This is documentary reportage in a venerable American tradition, in which the reporter’s own motives and reactions are as much a matter of scrutiny and comment as the witnesses whose experiences he records. It is also an enterprise of great artistic courage and stamina, which shows perhaps both the versatility and the limits of the comic form. There can rarely have been a subject that seems less suited to its medium than this, not only in the complex context that needs to be conveyed but also in the repetitive nature of the content, as Saccho sits in room after room, listening to ‘tales of woe’: ‘The cold, the men, the tea…That’s the essence of the Palestinian Room…These rooms…not even the talk changes…The soldiers closed down the school, the soldiers imposed a curfew…The soldiers clubbed me on the head, the soldiers took me away…Over and over, the same stories, maybe with some bruises shuffled.’
It’s deliberately uncomfortable reading, particularly for those of us in the western democracies, and Saccho makes sure that the reader shares his physical, cultural and moral discomfort.
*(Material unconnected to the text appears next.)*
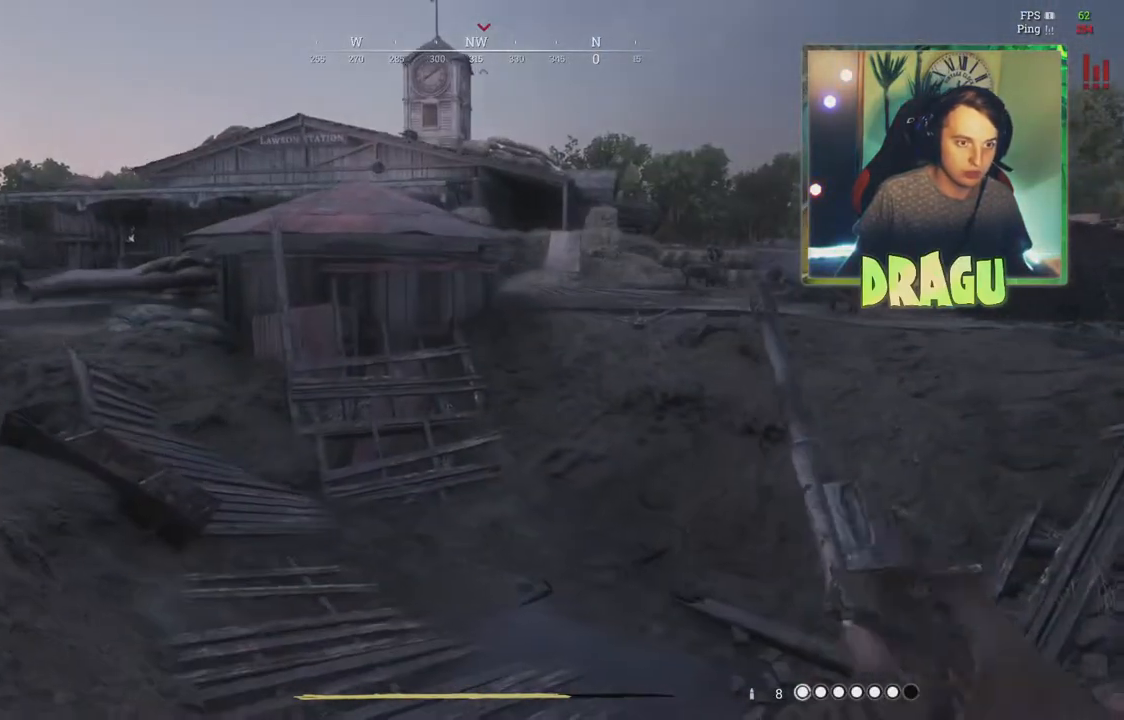
{"keys": ["d"], "mouse": [], "events": []}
In monochrome, here are the squalid conditions in which many of the Palestinians live, the contorted faces of Israeli soldiers, settlers and Palestinians as they confront one another, the casual indignities and entrenched injustice of Palestinian life, and, above all, the best and worst of the human struggle against oppression: sacrifice, courage and resilience alongside hatred, brutality and despair. It’s a claustrophobic and relentless experience, so that when Saccho find himself in Tel Aviv, on the other side of the fences and road blocks, he feels a relief that is shared by the reader as he sits chatting with two Israeli girls, ‘their day-to-day concerns remind me of the stuff that makes up the lives of people I know in Europe, the States.’
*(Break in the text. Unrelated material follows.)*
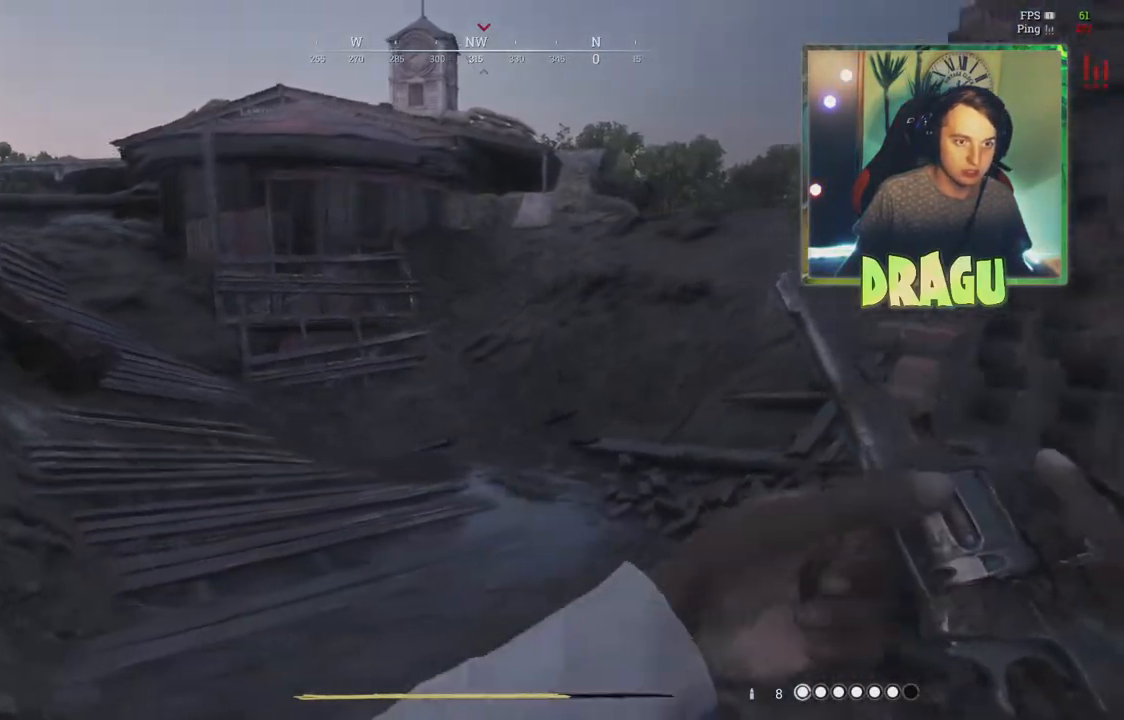
{"keys": ["shift", "w"], "mouse": [], "events": [[317, "shift", "down"], [317, "w", "down"], [384, "d", "up"]]}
The book makes no attempt to be balanced in terms of the politics of the Middle East; it is a report from one side only. But it is not a propaganda piece with an axe to grind, except the basic point that Palestinians have grievances which must be addressed. Young people won’t find it easy reading. To see the full picture, it shouldn’t be the only thing they read about the Palestinian situation. But they should read it, particularly as, even as I write this, we engage in a war whose repercussions for the region can only be guessed at.